A CD is a low-risk method of saving money. You make a short-term loan to a bank. At the end of the period, you will receive the original plus a fixed interest rate. The interest rate rises as the loan term lengthens.

CDs are excellent long-term savings vehicles. They are insure by the FDIC up to $250,000. This safeguards your funds even if your bank fails. As early withdrawals are pricey, make sure you won’t need the money throughout the CD’s term.

National Pension Scheme (NPS)

The NPS is an excellent retirement plan. Investing in the NPS could give a steady retirement income while lowering taxes. They are considered safe because the state supports them.

Investing is possible during working hours. The investor might withdraw a portion of the saved funds after retirement. When the investor retires, they will also receive a monthly pension.

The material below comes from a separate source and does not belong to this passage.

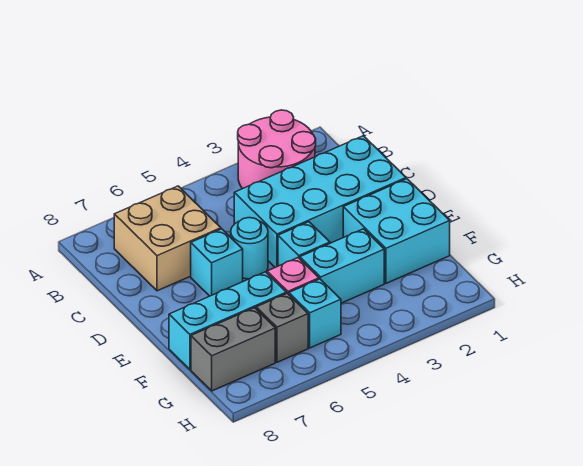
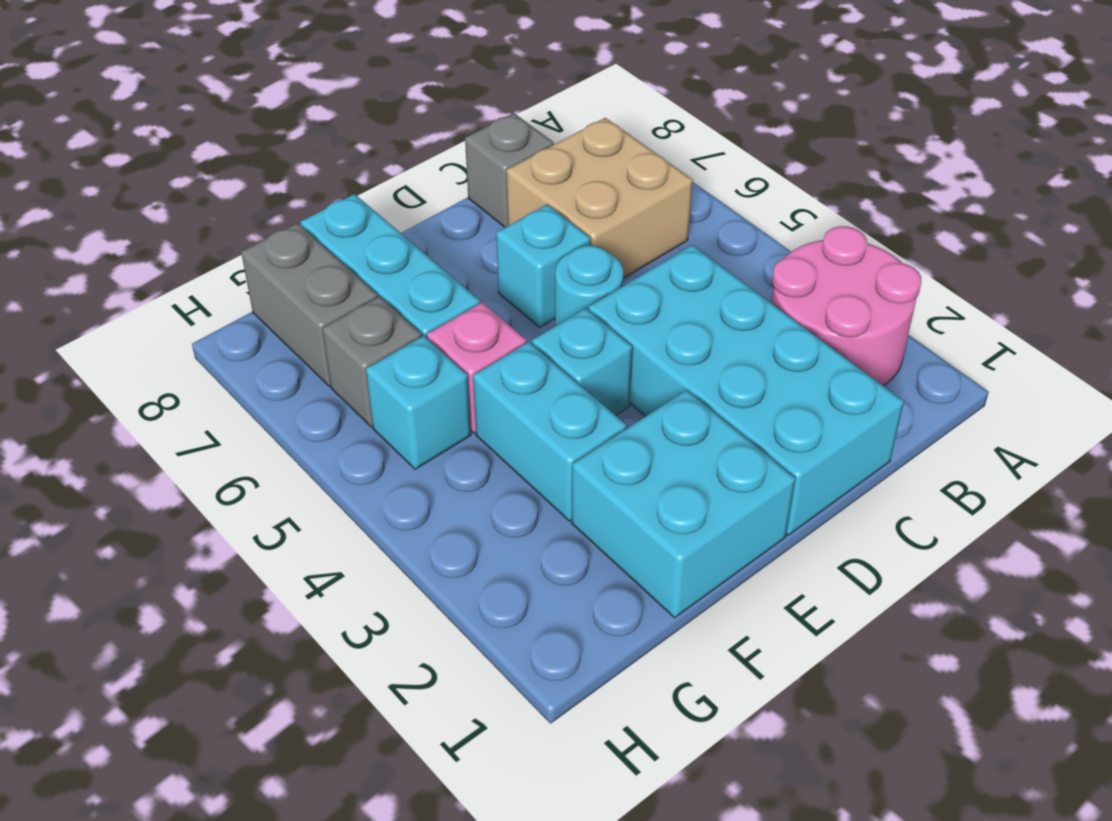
none -> grey brick C8 level 1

Public Provident Fund (PPF)

PPF is one of the post office savings programmes. The National Savings Institute was successful. However, PPF investments are accepted by several commercial and government-owned institutions. Because the Indian government supports the scheme, it will profit. As a result, they are low-risk types of investment. PPF investments are likewise guaranteed for 15 years. The investor has the option to prolong the programme in 5-year increments. Investing in a PPF might also help you save money on taxes.


You can put your money to work in a various types of investment. Others require more knowledge and research. Depending on your goals, you can select from a number of investment possibilities. Investors should evaluate their long-term financial goals before settling on an asset allocation strategy. Read this informative article to explore the types of risk in investment issue further.